“Valentino amava con passione perfino smodata il manifesto, ma il manifesto era molto più riservato, sulle sue. In una sola occasione ci siamo lasciati andare, abbiamo restituito qualcosa al suo amore sconfinato; è stato in occasione del suo settantesimo compleanno
Valentino amava con passione perfino smodata il manifesto, ma il manifesto era molto più riservato, sulle sue. Di certo alcuni – alcune – gli volevano un gran bene, ma era un bene personale, di questo o di quella, mai o quasi mai un sentimento collettivo. Come sopportare un uomo così disordinato e imprevedibile, poco puntuale e sempre smodato nel bere e nel fumare? Per anni e per decenni molte generazioni di manifestini hanno preferito astenersi. No, Vale non era il capo del nostro partito comunista o partito-manifesto tout-court; piuttosto un fratello che il più delle volte sbaglia o pasticcia. In una sola occasione ci siamo lasciati andare, abbiamo restituito qualcosa al suo amore sconfinato, gli abbiamo fatto un regalo che veniva dal nostro cuore; è stato in occasione del suo settantesimo compleanno. Per una volta abbiamo pensato che era davvero il nostro capo; di noi che chi più chi meno eravamo comunisti e gli abbiamo fatto il dono che si meritava o forse l’omaggio esagerato che spettava al numero uno. Gli abbiamo regalato quello che noi – povera gente – avevamo e quello che lui amava soprattutto: gli abbiamo regalato un giornale: un manifesto che parlava solo di lui.

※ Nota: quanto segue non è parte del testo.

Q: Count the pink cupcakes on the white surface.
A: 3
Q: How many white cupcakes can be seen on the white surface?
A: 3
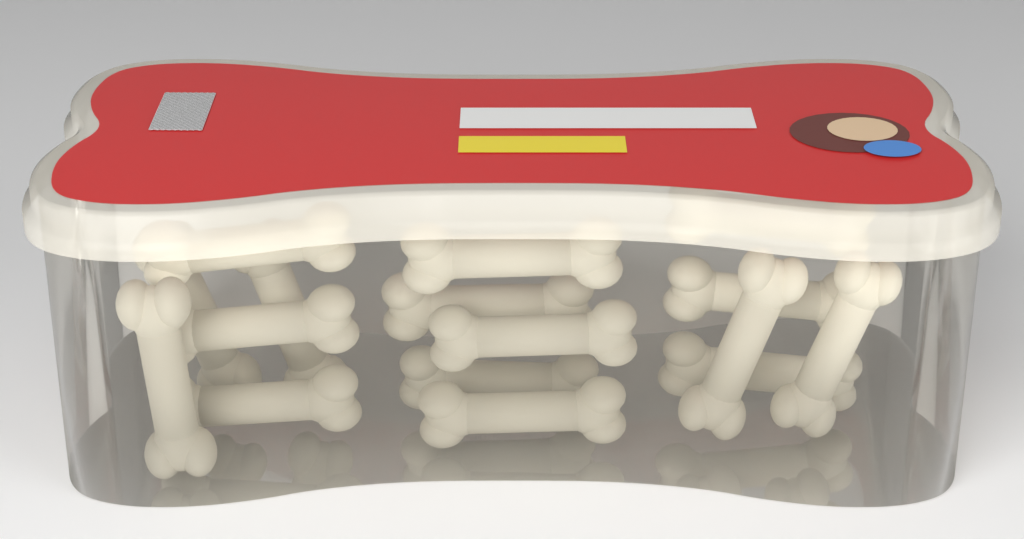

Il manifesto, giornale di chiacchieroni e chiacchierone, fatto di personaggi che avrebbero venduto la primogenitura e anche altro per la notizia e l’esclusiva, si trasformò in un convento di clausura. La consegna era quella del silenzio. Vale non doveva saperne niente del manifesto –Valentino che si stava costruendo. Insieme al giornale normale se ne fece così un secondo, segreto – scritto, composto, attrezzato di pubblicità, interviste, vignetta, servizi esteri –che aveva Valentino come tema unico. Si scomodarono perfino i capitalisti e i banchieri che lo conoscevano per ottenere anche da essi – nel riserbo totale – un contributo di affetto o di amicizia. La raccolta dei testi dai nemici di classe, come non si usava dire quasi più (Valentino non diceva così, se non per prenderci in giro) fu il massimo segno di bravura da parte di direttori e capi redazione che in quelle poche ore smisero di litigare e seppero raccogliere i pezzi, coordinare il giornale speciale e presentarlo il sette febbraio 2001 al nostro amato settantenne. Tutto funzionò alla perfezione, una volta tanto. Il festeggiato ringraziò molto, ma visibilmente era seccato. Non gli sembrava vero, non gli sembrava giusto perdere tanto tempo e tanti soldi, quando c’era ben altro da fare e da capire. Poi, siccome si adattava all’esistente, se ne fece una ragione: lesse tutto e si divertì anche un po’. Gli piacque soprattutto l’editoriale di Luigi Pintor che in trenta righe scarse riusciva a parlare con molto affetto non solo del suo amico di una vita, ma anche di Giaime, un ragazzo che considerava Alice nel paese delle meraviglie il migliore dei libri. Io però ho sempre “preferito Pinocchio” aggiungeva Luigi, pensando forse di far cosa gradita a Valentino.